## Extrait de page

Sucy, points d’Histoire
Lettre
mensuelle de la Société Historique et Archéologique de Sucy-en-Brie
(SHAS.FR)
N°33 - avril 2022
En « 1 » est représentée une grande demeure (à
l’emplacement du futur château) et un terrain important bordé au sud par la rue
de la Croix [actuelle rue de Boissy], à l’est par celle du Four à Chaux [rue Lacarrière]
et au nord par (en « 2 ») un très grand clos (là où est actuellement
le parc Chaumoncel) « à Monsieur Caron », celui-ci est à l’époque le
propriétaire de Haute-Maison, château que l’on voit sur le plan de l’autre côté
de la rue aux Vaches [rue Ludovic Halévy]. Au sud de la rue de la Croix, la future
terrasse de Chaumoncel (en « 3 ») fait partie du clos Archambaud.
Le nom de Chaumoncel semble provenir de la proximité des fours à chaux attestés à proximité au XVIIe siècle.
La demeure peut déjà être qualifiée de château, nous y
voyons un grand corps de bâtiment et un pavillon d’angle mais aussi de nombreux
communs le long de la rue et de chaque côté de la grande cour.
C’est sans doute à la même époque que le « parc Chaumoncel »
a été cédé par les propriétaires de Haute-Maison à ceux de Chaumoncel.
Cette gravure correspond sans doute à l’époque où Madame de
Sainte-Amaranthe est devenue propriétaire du domaine (en 1793) et y a fait de
nombreux travaux. La référence au département dans le titre nous permet
d’affirmer qu’elle est postérieure à 1790 (les départements ont été créés
alors).
L’inventaire fait en 1796 à l’occasion de la vente des biens
nationaux signale que le Clos de ville appartient aux héritiers
Sainte-Amaranthe. Le domaine s’étend donc aussi au sud de la rue (l’ancien clos
Archambaud).
Il est impossible de parler du château sans évoquer le sort
tragique de la famille de Sainte-Amaranthe.
Devenue propriétaire le 19 avril 1793, Madame de
Sainte-Amaranthe menait grand train à Paris, rue Vivienne, enchaînant les
riches amants depuis la fuite de son mari, ruiné. Peu avant 1793 elle avait
fait la connaissance de Jean-Louis Aucane, un créole ayant fait fortune aux
Antilles et tenant une maison de jeux au Palais royal. Sa fille Emilie venait
d’épouser monsieur de Sartine.

## Travail demandé
**1.** Répondez aux questions suivantes d'après l'extrait sur le château de Chaumoncel :
(a) D'où le nom de Chaumoncel semble-t-il provenir ?
(b) En quelle année a été fait l'inventaire établi à l'occasion de la vente des biens nationaux ?
(c) Dans quelle ville et dans quelle rue Madame de Sainte-Amaranthe menait-elle grand train ?
**2.** Résumez en deux phrases l'extrait sur le château de Chaumoncel.
**3.** Poursuivez le texte sur le château de Chaumoncel et la famille de Sainte-Amaranthe à partir de sa dernière phrase.

## Données extraites
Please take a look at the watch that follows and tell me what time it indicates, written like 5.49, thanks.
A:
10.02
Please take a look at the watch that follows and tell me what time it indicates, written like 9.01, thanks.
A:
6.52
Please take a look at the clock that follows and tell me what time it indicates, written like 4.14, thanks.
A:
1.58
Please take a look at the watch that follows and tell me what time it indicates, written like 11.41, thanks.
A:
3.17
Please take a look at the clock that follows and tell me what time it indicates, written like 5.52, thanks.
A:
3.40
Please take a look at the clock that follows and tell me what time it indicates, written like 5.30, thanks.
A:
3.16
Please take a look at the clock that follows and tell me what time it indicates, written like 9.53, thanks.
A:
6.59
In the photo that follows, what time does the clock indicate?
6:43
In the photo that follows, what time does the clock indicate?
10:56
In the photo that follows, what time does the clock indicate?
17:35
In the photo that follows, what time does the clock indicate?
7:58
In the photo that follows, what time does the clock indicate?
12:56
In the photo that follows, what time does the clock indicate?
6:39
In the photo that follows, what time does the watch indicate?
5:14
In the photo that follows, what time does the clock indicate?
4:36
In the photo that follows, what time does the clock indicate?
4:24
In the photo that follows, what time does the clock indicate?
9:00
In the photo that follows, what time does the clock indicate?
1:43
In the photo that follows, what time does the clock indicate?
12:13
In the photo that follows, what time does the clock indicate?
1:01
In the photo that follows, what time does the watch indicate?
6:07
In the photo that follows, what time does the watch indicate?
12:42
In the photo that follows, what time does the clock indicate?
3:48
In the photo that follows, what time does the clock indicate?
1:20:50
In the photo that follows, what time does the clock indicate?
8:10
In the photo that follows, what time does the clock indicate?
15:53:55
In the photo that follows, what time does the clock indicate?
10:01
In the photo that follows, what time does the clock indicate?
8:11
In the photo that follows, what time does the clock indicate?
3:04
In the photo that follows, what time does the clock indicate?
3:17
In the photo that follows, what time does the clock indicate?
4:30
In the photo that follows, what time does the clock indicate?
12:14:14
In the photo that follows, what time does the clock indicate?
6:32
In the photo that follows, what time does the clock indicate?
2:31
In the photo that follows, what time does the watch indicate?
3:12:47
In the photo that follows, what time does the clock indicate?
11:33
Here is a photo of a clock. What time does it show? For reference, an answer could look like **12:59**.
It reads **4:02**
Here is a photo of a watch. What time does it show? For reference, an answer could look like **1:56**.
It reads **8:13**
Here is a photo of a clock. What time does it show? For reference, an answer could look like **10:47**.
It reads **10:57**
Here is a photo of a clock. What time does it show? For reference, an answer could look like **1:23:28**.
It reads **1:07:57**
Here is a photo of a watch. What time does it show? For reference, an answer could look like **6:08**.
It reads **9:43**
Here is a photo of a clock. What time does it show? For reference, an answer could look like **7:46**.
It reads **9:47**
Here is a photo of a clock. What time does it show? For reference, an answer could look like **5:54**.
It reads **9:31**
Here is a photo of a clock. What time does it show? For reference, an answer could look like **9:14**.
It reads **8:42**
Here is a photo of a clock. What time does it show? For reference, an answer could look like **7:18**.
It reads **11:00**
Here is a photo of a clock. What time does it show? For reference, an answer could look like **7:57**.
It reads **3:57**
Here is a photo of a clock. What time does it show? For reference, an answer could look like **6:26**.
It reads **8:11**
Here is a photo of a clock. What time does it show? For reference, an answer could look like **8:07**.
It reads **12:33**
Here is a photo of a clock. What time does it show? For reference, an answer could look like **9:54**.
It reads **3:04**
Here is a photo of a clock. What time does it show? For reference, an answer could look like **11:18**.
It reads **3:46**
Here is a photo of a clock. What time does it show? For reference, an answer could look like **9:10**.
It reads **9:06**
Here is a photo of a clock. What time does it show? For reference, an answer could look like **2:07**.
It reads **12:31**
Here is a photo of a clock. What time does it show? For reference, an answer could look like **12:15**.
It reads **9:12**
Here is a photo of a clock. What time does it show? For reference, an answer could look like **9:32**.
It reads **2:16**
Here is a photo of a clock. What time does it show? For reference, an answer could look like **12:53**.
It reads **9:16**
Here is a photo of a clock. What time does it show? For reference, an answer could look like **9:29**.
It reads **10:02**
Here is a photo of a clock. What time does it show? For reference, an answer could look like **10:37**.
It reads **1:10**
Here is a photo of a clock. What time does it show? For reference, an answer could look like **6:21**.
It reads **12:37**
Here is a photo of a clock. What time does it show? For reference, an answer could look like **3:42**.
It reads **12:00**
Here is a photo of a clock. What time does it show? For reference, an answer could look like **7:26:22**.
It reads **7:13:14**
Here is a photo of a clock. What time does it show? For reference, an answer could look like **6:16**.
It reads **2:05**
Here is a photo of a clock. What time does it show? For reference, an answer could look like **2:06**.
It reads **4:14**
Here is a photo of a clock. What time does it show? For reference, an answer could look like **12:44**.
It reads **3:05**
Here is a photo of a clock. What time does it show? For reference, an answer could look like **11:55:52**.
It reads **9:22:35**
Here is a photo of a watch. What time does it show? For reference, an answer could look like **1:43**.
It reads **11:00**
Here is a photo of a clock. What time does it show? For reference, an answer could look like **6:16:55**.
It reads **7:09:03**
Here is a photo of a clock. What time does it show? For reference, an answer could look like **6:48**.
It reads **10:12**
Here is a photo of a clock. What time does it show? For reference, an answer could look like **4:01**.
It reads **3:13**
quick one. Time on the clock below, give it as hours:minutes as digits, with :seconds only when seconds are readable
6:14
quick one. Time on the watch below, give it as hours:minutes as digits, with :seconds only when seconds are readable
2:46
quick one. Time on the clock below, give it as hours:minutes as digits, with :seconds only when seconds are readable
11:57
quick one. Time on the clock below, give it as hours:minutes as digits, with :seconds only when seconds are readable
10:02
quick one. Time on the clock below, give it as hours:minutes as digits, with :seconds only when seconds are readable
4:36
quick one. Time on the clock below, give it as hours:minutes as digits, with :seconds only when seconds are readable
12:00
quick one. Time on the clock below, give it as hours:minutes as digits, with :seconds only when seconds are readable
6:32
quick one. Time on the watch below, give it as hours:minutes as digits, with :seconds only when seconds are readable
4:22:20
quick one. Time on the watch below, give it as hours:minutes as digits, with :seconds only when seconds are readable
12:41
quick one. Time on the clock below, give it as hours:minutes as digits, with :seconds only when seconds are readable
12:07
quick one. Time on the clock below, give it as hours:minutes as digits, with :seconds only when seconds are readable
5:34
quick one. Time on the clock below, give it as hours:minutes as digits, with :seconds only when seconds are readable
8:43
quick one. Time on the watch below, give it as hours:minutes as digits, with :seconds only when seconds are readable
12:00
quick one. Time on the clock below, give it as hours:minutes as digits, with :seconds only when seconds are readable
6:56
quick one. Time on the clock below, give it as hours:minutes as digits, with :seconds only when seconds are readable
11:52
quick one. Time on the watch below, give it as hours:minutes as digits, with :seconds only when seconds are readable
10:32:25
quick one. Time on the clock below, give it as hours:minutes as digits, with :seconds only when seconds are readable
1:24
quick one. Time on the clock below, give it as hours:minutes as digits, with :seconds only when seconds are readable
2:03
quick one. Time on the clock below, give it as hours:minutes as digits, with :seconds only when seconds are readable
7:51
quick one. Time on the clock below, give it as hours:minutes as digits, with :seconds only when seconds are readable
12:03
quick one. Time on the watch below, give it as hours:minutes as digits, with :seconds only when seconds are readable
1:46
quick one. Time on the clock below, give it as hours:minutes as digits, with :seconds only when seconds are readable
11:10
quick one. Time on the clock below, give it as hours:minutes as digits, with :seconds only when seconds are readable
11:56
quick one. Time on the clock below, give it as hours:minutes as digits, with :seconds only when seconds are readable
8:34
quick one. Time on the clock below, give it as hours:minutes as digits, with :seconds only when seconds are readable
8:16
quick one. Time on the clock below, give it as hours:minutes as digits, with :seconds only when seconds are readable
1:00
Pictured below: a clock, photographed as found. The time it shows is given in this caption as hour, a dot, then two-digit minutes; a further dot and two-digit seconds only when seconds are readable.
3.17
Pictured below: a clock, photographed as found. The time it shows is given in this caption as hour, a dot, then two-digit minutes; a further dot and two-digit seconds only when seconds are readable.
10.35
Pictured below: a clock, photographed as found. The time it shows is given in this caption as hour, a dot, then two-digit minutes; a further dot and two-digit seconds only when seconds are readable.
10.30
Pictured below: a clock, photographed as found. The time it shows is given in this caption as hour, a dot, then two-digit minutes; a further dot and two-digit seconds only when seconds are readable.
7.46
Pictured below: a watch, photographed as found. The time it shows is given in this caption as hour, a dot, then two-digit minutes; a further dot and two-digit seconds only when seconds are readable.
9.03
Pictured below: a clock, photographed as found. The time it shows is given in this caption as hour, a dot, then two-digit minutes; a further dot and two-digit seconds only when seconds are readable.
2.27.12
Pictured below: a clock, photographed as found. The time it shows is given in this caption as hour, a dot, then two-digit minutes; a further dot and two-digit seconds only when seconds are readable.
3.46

## Réponses attendues
**1.**
(a) De la proximité des fours à chaux attestés à proximité au XVIIe siècle.
(b) En 1796.
(c) À Paris, rue Vivienne.

**2.** La demeure de Chaumoncel, dont le nom semble venir des fours à chaux voisins attestés au XVIIe siècle, pouvait déjà être qualifiée de château, avec un grand corps de bâtiment, un pavillon d'angle et de nombreux communs. Madame de Sainte-Amaranthe en devint propriétaire le 19 avril 1793 et y fit de nombreux travaux, et l'inventaire de 1796 indique que le Clos de ville appartenait à ses héritiers.

**3.**
Tout ce beau monde a préféré s’installer à Sucy, la
situation à Paris étant de plus en plus tendue, nous sommes dans cette période
de la Révolution connue sous le nom de Terreur où dénonciations, tribunaux
d’exception et exécutions sont monnaie courante.
La fortune de la famille fait alors de Chaumoncel le château
le plus fastueux de Sucy.
Mais le 12 germinal de l’an 2 (1er avril 1794)
sur ordre du Comité de sûreté générale, les sans-culottes parisiens viennent à
Sucy arrêter Madame de Sainte-Amaranthe, sa fille (19 ans) et son gendre. Son
fils Louis (16 ans) est lui aussi emmené en prison. Les causes de ces
arrestations sont assez floues (pour tous les détails sur cette affaire se
reporter au tome 2 de l’Histoire de Sucy publié par la SHAS). Madame de
Sainte-Amaranthe et ses enfants furent guillotinés le 29 prairial de l’an 2 (17
juin 1794). M. Aucane arrêté un peu après sera lui aussi guillotiné.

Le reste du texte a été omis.